- _Aufgaben_:
1. Beantworte zum Text über die Arizona-Touren diese Fragen:
(a) Wie viele Seiten umfasst der Band „USA – Südwesten mit Kalifornien“?
(b) Wie groß ist der Bundesstaat Arizona laut Text?
(c) Auf welcher Website kann man die Waypoints herunterladen?
2. Führe den Text über die Arizona-Touren nach seinem letzten Satz weiter.

- _Vorliegender Text_:
______________________________

Volker Feser ist einer unserer Autoren für die ganz ausführlichen Recherchen. Schon sein Ecuador-Reiseführer fasst satte 600 Seiten! Gemütlich getoppt hat er das nur mit USA – Südwesten mit Kalifornien, einem Band, der 912 Seiten stark ist. Wie sehr der in Augsburg geborene und seit drei Jahrzehnten in Ecuador lebende Reisebuchautor mit seinen jeweiligen Zielen verwächst, erkennt man auch an diesem Artikel.
Volker Feser hat sich neun besondere Touren herausgegriffen, die auf einer Arizona-Rundfahrt von Los Angeles bis Las Vegas – oder umgekehrt – in knapp zwei Wochen per Mietfahrzeug gut machbar sind: rockige Pfade eben!
Es muss gar nicht der Grand Canyon sein. Denn der 295.000 Quadratkilometer große Bundesstaat hat noch viel mehr zu bieten, sogar Besseres – und je nach Location von Overtourism light bis hin zur seelenbaumelnden Einsamkeit abseits der ausgetretenen Pfade.
Im Goldenen Oktober, wenn sich Himmel und Erde in den sattesten Farben wiegen, zog es mich per „Schlafmobil“ vom subalpinen Flagstaff über Sedona an der Kante des Colorado-Plateaus bis hinab in die Weiten der Sonora- und Chihuahua-Wüsten: von der euphorischen Gesetzlosigkeit der roten Felsszenarien in die pastorale Stille inmitten blaugestaffelter Bergsilhouetten.
Eine wichtige Info vorab: Für alle Trails gibt es in den Visitor Centers gute kostenlose Skizzen zum Verlauf einzelner Pfade, teils mit Fotos – sehr praktisch! Außerdem ist alles gut ausgezeichnet, weshalb man nicht unbedingt GPS-Daten benötigt. Wer sich doch die Waypoints herunterladen möchte, wird auf der (deutschsprachigen) Website von AllTrails fündig.

______________________________

- _Vorliegende Daten_:
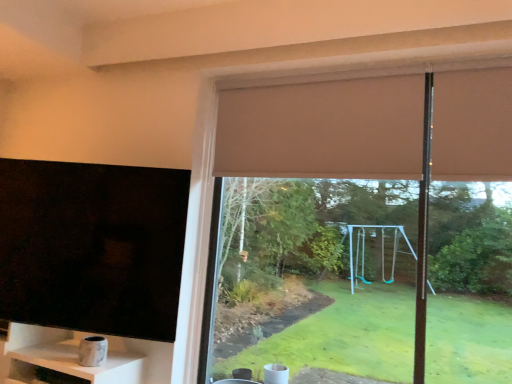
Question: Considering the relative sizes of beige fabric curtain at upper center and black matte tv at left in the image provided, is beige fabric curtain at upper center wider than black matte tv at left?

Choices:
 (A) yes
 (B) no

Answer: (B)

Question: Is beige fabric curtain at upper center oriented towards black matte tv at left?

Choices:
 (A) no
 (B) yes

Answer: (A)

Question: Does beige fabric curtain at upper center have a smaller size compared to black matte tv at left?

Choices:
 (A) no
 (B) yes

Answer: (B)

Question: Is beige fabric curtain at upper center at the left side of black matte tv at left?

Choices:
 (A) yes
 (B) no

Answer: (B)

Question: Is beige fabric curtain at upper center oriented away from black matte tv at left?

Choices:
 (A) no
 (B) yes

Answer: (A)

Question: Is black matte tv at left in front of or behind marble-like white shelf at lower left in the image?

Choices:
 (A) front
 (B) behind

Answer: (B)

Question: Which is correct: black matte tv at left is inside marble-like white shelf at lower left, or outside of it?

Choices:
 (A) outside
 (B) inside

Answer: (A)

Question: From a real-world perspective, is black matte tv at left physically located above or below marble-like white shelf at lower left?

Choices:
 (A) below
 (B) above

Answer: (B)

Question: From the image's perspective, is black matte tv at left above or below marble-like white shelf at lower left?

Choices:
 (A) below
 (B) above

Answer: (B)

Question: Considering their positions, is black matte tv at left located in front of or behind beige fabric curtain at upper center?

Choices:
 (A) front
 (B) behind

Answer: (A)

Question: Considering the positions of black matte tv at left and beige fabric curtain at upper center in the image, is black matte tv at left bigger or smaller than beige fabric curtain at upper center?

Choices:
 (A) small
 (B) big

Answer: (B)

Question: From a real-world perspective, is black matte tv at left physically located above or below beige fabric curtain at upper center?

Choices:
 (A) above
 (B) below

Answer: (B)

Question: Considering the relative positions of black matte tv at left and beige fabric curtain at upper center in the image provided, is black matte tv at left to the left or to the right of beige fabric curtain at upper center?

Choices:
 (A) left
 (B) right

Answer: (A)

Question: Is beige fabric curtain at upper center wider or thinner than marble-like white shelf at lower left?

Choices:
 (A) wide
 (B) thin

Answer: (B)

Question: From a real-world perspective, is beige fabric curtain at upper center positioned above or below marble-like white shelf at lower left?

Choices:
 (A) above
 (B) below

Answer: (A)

______________________________

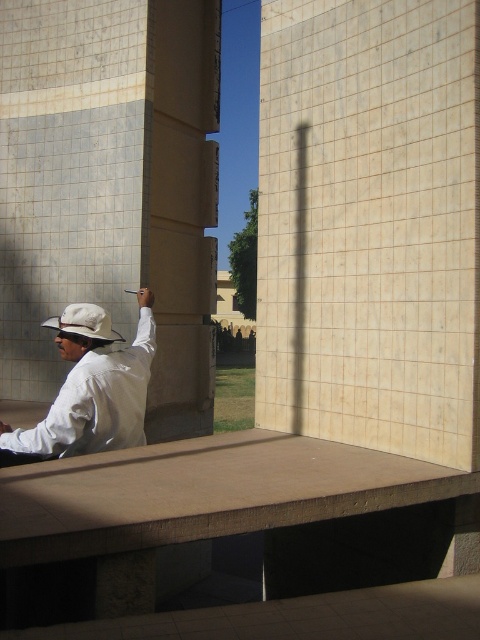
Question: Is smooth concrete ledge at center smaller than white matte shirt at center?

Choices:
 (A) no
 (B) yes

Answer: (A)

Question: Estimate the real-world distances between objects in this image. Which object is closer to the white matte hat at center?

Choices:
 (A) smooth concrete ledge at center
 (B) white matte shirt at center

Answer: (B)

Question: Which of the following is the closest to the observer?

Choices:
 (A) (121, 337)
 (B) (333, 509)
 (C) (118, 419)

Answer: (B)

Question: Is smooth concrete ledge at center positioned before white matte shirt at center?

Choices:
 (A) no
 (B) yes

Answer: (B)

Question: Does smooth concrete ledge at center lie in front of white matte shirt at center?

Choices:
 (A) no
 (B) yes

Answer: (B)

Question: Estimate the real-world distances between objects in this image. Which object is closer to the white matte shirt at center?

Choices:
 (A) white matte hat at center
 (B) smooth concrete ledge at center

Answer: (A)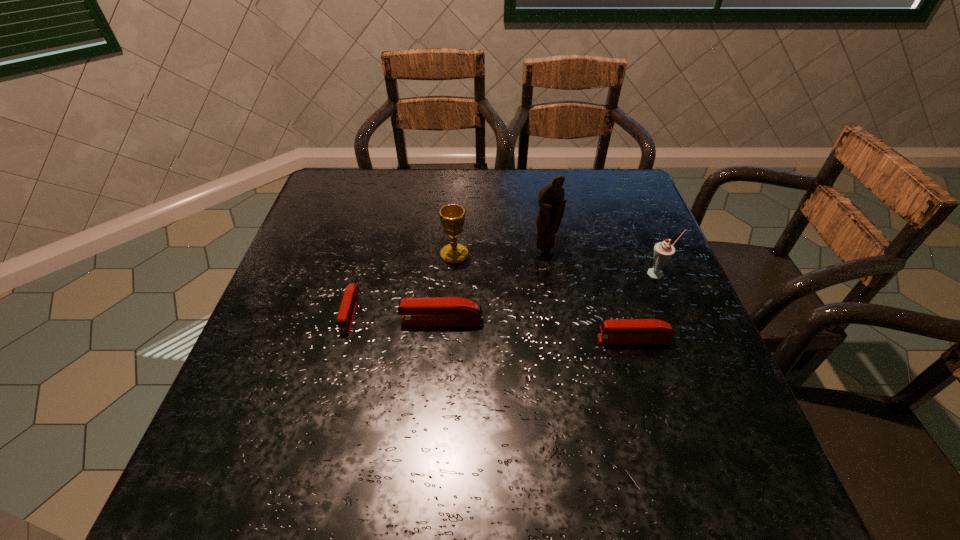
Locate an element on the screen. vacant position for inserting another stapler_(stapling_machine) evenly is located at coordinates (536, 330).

______________________________

- _Antworten_:
1.
(a) 912 Seiten
(b) 295.000 Quadratkilometer
(c) Auf der deutschsprachigen Website von AllTrails

2.
Die dicht bewaldete Idylle unter vertikalen, cremefarbigen Coconino-Felsklippen in einer mäandernden Schlucht mit Gebirgsbach, den es mit 13 Bachüberquerungen auf teils glitschigen Steinen zu überhüpfen gilt – Wanderstöcke helfen! –, ist der Publikumsrenner zwischen Flagstaff im Norden (30 km entfernt) und Sedona im Süden (17 km entfernt). Der Pfad endet für Normalo-Hiker an einer Klamm, wo der sich hindurchzwängende Oak Creek zum eiskalten Pool wird.
Anreise: Der Parkplatz (40 Stellplätze je $11) am Meilenstein 384,5 der hier schmalen wie kurvigen SR-89A öffnet um 8 Uhr. Man sollte schon eine halbe Stunde vorher an der Schranke der Shady Lane stehen, um so der Wanderschar zuvorzukommen und zudem nicht an einer der wenigen entfernt gelegenen Lücken am Straßenrand parken zu müssen.
Egal wohin man von Sedona auch schaut, überall ragen Zinnen, Klippen und Mesa-Klötze empor, die zum Sunrise oder Sunset rotorange aufleuchten. Vergleiche mit der monumentalen Schönheit des Grand Canyon sind keinesfalls übertrieben. Anders als bei dessen Vertikalität lässt es sich hier in einem Netz aus Aberdutzenden von Pfaden viel angenehmer wandern. Das einzige Hindernis stellt mitunter die Schwierigkeit dar, eine Parklücke zu finden.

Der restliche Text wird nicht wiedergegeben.